Udanie zrewanżowałyście się Legionovii za porażkę w pierwszej rundzie. Spodziewałyście się tak łatwego zwycięstwa?
Marta Wójcik: – W Legionowie zagrałyśmy chyba wtedy najgorszy mecz w sezonie. Mimo że w innych meczach przegrywałyśmy znacznie wyżej, to tam naprawdę nam mecz nie wyszedł. Miałyśmy więc co w rewanżu tuszować i chciałyśmy zmazać tę plamę, żeby wszyscy wiedzieli, że potrafimy grać dobrą siatkówkę.
Dużo pomogła wam dziś zagrywka i błędy w przyjęciu popełniane przez rywalki.
– Zdecydowanie tak, ostatni tydzień dużo pracowałyśmy nad zagrywką, nad tym, by była ona kierunkowa. Dziewczyny z Legionowa z kolei nie zagrały tak dobrze zagrywką jak u siebie. Ta duża hala w Łodzi chyba im nie sprzyja.
Przed wami mecz z przeżywającym ogromne problemy AZS Białystok.

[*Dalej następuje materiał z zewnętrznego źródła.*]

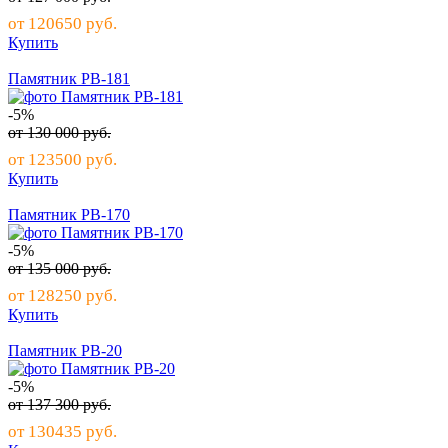
от
120650
руб.
Купить
Памятник РВ-181
-5%
от
130 000
руб.
от
123500
руб.
Купить
Памятник РВ-170
-5%
от
135 000
руб.
от
128250
руб.
Купить
Памятник РВ-20
-5%
от
137 300
руб.
от
130435
руб.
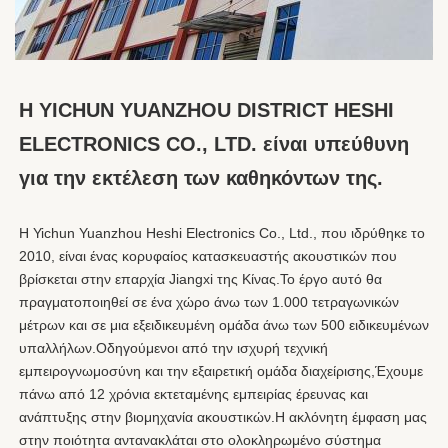
Η YICHUN YUANZHOU DISTRICT HESHI 
ELECTRONICS CO., LTD. είναι υπεύθυνη 
για την εκτέλεση των καθηκόντων της.
Η Yichun Yuanzhou Heshi Electronics Co., Ltd., που ιδρύθηκε το 
2010, είναι ένας κορυφαίος κατασκευαστής ακουστικών που 
βρίσκεται στην επαρχία Jiangxi της Κίνας.Το έργο αυτό θα 
πραγματοποιηθεί σε ένα χώρο άνω των 1.000 τετραγωνικών 
μέτρων και σε μια εξειδικευμένη ομάδα άνω των 500 ειδικευμένων 
υπαλλήλων.Οδηγούμενοι από την ισχυρή τεχνική 
εμπειρογνωμοσύνη και την εξαιρετική ομάδα διαχείρισης,Έχουμε 
πάνω από 12 χρόνια εκτεταμένης εμπειρίας έρευνας και 
ανάπτυξης στην βιομηχανία ακουστικών.Η ακλόνητη έμφαση μας 
στην ποιότητα αντανακλάται στο ολοκληρωμένο σύστημα 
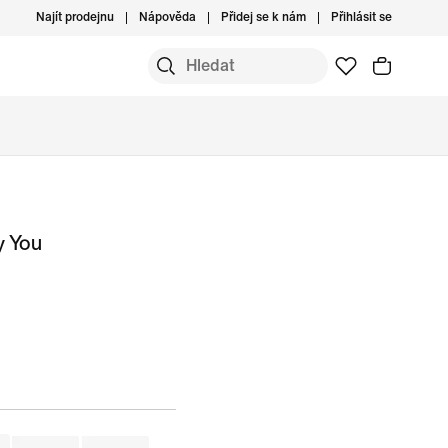
Najít prodejnu
Nápověda
Přidej se k nám
Přihlásit se
y You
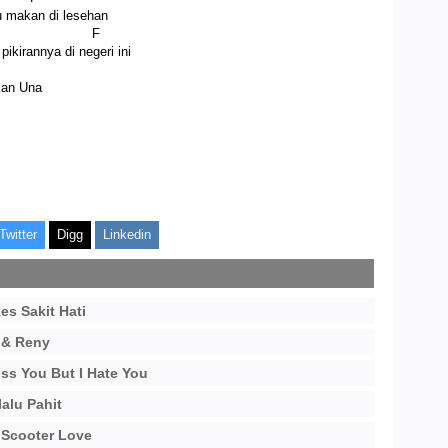
u makan di lesehan
Em F
kirannya di negeri ini
kan Una
Twitter
Digg
Linkedin
es Sakit Hati
 & Reny
iss You But I Hate You
alu Pahit
 Scooter Love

Jedziecie tam po zwycięstwo?
– Jedziemy wygrać za trzy punkty. Zdajemy sobie sprawę z problemów tego zespołu, ale tak naprawdę wiele klubów w tej lidze ma problemy, chociaż o tym nie mówi się głośno. Wydaje mi się jednak, że jak wielkie te problemy by nie były, to ten zespół u siebie, w tej ciemnej małej sali, jest dalej bardzo niebezpieczny. Ma w swoim składzie szaloną Krystle Esdelle i od jej formy zależy wiele, jak AZS zagra w meczu z nami.

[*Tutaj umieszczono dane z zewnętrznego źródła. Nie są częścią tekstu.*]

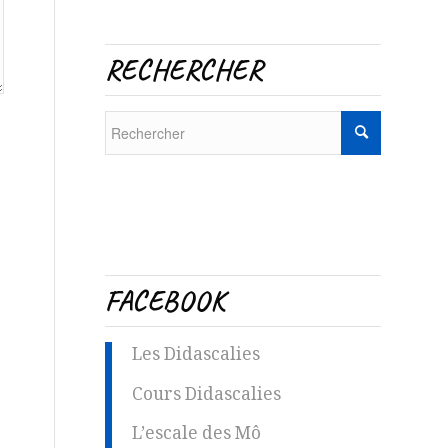
RECHERCHER
FACEBOOK
Les Didascalies
Cours Didascalies
L’escale des Mô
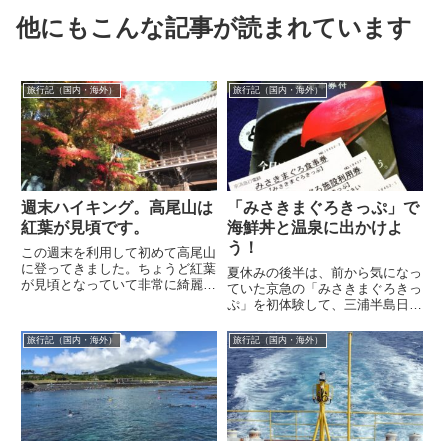
他にもこんな記事が読まれています
旅行記（国内・海外）
旅行記（国内・海外）
週末ハイキング。高尾山は
「みさきまぐろきっぷ」で
紅葉が見頃です。
海鮮丼と温泉に出かけよ
う！
この週末を利用して初めて高尾山
に登ってきました。ちょうど紅葉
夏休みの後半は、前から気になっ
が見頃となっていて非常に綺麗な
ていた京急の「みさきまぐろきっ
のと、身体を動かした後には温泉
ぷ」を初体験して、三浦半島日帰
もあり近場のレジャーにおススメ
り旅行に行ってきました。みさき
です。ただ...
まぐろきっぷは京急の発着駅（私
旅行記（国内・海外）
旅行記（国内・海外）
達は品川）...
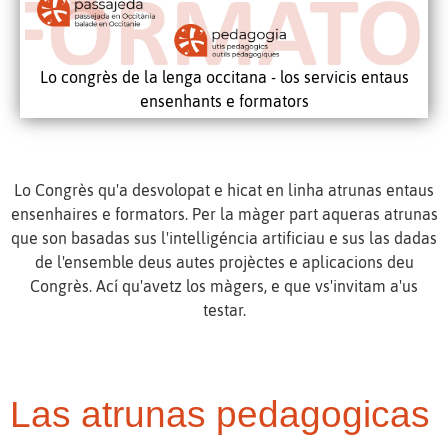
Lo congrès de la lenga occitana - los servicis entaus
ensenhants e formators
Lo Congrès qu'a desvolopat e hicat en linha atrunas entaus
ensenhaires e formators. Per la màger part aqueras atrunas
que son basadas sus l'intelligéncia artificiau e sus las dadas
de l'ensemble deus autes projèctes e aplicacions deu
Congrès. Ací qu'avetz los màgers, e que vs'invitam a'us
testar.
Las atrunas pedagogicas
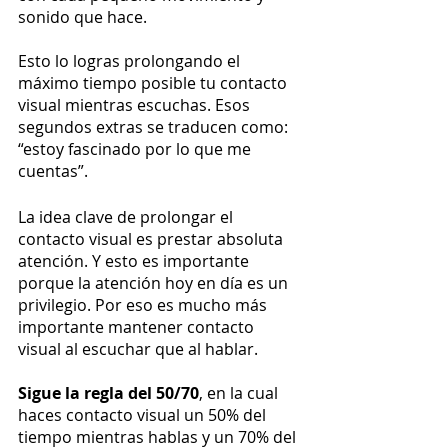
sonido que hace. 
Esto lo logras prolongando el 
máximo tiempo posible tu contacto 
visual mientras escuchas. Esos 
segundos extras se traducen como: 
“estoy fascinado por lo que me 
cuentas”.
La idea clave de prolongar el 
contacto visual es prestar absoluta 
atención. Y esto es importante 
porque la atención hoy en día es un 
privilegio. Por eso es mucho más 
importante mantener contacto 
visual al escuchar que al hablar. 
Sigue la regla del 50/70
, en la cual 
haces contacto visual un 50% del 
tiempo mientras hablas y un 70% del 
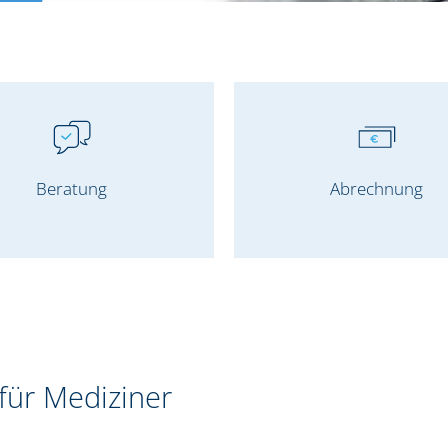
Beratung
Abrechnung
für Mediziner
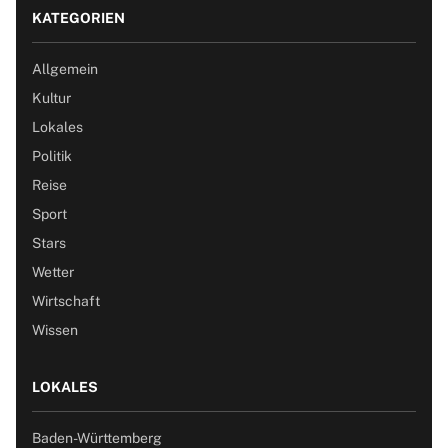
KATEGORIEN
Allgemein
Kultur
Lokales
Politik
Reise
Sport
Stars
Wetter
Wirtschaft
Wissen
LOKALES
Baden-Württemberg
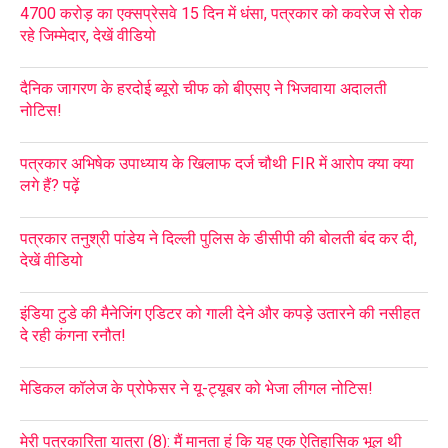
4700 करोड़ का एक्सप्रेसवे 15 दिन में धंसा, पत्रकार को कवरेज से रोक
रहे जिम्मेदार, देखें वीडियो
दैनिक जागरण के हरदोई ब्यूरो चीफ को बीएसए ने भिजवाया अदालती
नोटिस!
पत्रकार अभिषेक उपाध्याय के खिलाफ दर्ज चौथी FIR में आरोप क्या क्या
लगे हैं? पढ़ें
पत्रकार तनुश्री पांडेय ने दिल्ली पुलिस के डीसीपी की बोलती बंद कर दी,
देखें वीडियो
इंडिया टुडे की मैनेजिंग एडिटर को गाली देने और कपड़े उतारने की नसीहत
दे रही कंगना रनौत!
मेडिकल कॉलेज के प्रोफेसर ने यू-ट्यूबर को भेजा लीगल नोटिस!
मेरी पत्रकारिता यात्रा (8): मैं मानता हूं कि यह एक ऐतिहासिक भूल थी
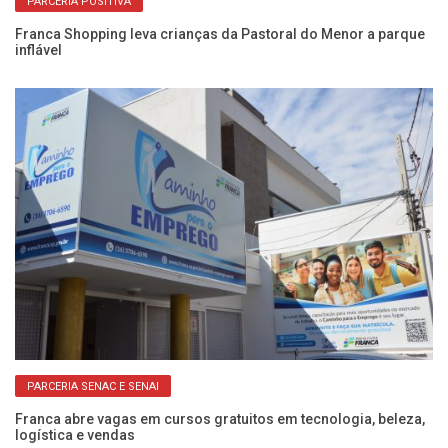
PARCERIA POSITIVA
e
Franca Shopping leva crianças da Pastoral do Menor a parque
Fr
inflável
be
PARCERIA SENAC E SENAI
ra
Franca abre vagas em cursos gratuitos em tecnologia, beleza,
Fr
logística e vendas
ap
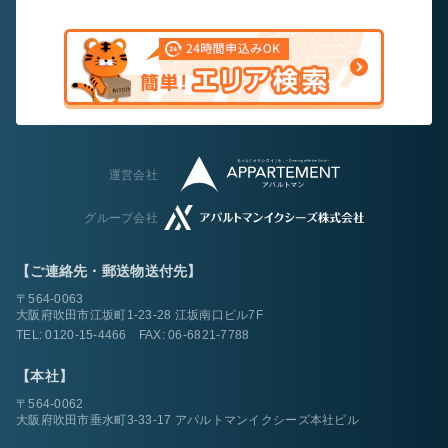
運営会社
グループ会社
【ご連絡先・郵送物送付先】
〒564-0063
大阪府吹田市江坂町1-23-28 江坂南口ビル7F
TEL:
0120-15-4466
FAX: 06-6821-7788
【本社】
〒564-0062
大阪府吹田市垂水町3-33-17 アパルトマンイクシーズ本社ビル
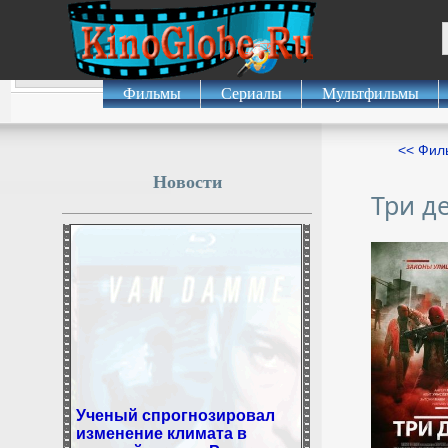
Фильмы
Сериалы
Мультфильмы
<< Фил
Новости
Три д
Ученый спрогнозировал
изменение климата в
средней полосе России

Macie już zapewnione miejsce w czołowej ósemce. Czy już zastanawiacie się, na kogo traficie w I rundzie play-off?
– Na razie skupiamy się na najbliższym spotkaniu. Chcemy zdobyć te trzy punkty i być jak najwyżej w tabeli. Chcemy uniknąć ósmego miejsca, a potem dobrze przygotować się do rozgrywek play-off.